# [WHAT IS EXPECTED]
Every line in the listing below that holds the word "pixels" should be returned.

# [RECORDS SHOWN]
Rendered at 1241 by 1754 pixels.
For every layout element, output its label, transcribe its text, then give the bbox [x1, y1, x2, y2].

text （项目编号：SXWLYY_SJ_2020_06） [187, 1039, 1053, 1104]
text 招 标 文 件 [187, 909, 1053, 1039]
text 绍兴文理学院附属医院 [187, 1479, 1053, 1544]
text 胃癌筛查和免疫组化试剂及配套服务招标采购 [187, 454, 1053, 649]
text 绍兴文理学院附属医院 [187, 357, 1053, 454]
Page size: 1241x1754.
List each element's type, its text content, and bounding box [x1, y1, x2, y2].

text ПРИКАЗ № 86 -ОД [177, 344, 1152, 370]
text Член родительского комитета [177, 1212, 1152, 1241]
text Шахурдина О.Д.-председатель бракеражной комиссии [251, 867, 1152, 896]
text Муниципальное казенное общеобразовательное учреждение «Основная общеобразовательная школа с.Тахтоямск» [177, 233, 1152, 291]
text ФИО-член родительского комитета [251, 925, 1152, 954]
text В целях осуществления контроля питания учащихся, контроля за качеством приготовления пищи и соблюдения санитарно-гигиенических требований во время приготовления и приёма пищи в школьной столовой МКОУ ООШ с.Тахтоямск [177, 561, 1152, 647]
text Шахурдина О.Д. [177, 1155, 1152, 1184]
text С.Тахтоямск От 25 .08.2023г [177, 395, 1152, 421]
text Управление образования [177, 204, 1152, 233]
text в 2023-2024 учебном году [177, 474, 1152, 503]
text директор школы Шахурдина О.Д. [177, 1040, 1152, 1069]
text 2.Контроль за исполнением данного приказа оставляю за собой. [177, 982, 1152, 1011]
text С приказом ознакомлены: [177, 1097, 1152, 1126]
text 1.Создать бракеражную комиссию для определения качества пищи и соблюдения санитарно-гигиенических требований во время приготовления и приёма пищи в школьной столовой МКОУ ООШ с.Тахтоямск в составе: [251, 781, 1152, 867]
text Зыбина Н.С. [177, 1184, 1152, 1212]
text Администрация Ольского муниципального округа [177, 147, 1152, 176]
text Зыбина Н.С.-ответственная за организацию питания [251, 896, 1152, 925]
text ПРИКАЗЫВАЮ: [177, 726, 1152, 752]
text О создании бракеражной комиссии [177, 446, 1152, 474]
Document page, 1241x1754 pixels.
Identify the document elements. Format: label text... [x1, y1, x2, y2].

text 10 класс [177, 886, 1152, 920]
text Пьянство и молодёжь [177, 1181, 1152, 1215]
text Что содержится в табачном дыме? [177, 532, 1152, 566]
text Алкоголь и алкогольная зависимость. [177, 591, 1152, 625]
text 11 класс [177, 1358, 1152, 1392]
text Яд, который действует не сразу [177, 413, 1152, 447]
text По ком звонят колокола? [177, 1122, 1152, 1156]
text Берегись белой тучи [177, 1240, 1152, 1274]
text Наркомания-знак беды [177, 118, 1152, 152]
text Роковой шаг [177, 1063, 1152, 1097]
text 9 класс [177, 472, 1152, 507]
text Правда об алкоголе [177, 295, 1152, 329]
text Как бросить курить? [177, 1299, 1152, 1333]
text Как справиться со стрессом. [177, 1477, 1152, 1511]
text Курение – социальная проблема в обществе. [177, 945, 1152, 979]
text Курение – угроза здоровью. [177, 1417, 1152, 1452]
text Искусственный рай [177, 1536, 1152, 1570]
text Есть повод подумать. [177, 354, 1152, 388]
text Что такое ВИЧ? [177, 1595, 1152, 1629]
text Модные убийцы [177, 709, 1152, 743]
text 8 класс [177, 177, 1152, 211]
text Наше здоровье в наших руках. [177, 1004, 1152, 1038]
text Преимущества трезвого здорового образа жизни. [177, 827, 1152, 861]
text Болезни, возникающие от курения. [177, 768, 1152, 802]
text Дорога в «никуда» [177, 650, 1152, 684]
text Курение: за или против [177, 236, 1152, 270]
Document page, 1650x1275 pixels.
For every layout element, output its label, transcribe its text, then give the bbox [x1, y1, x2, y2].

# [WRITTEN ANSWER]
Rendered at 1241 by 1754 pixels.
Document page, 1241x1754 pixels.
Document page, 1650x1275 pixels.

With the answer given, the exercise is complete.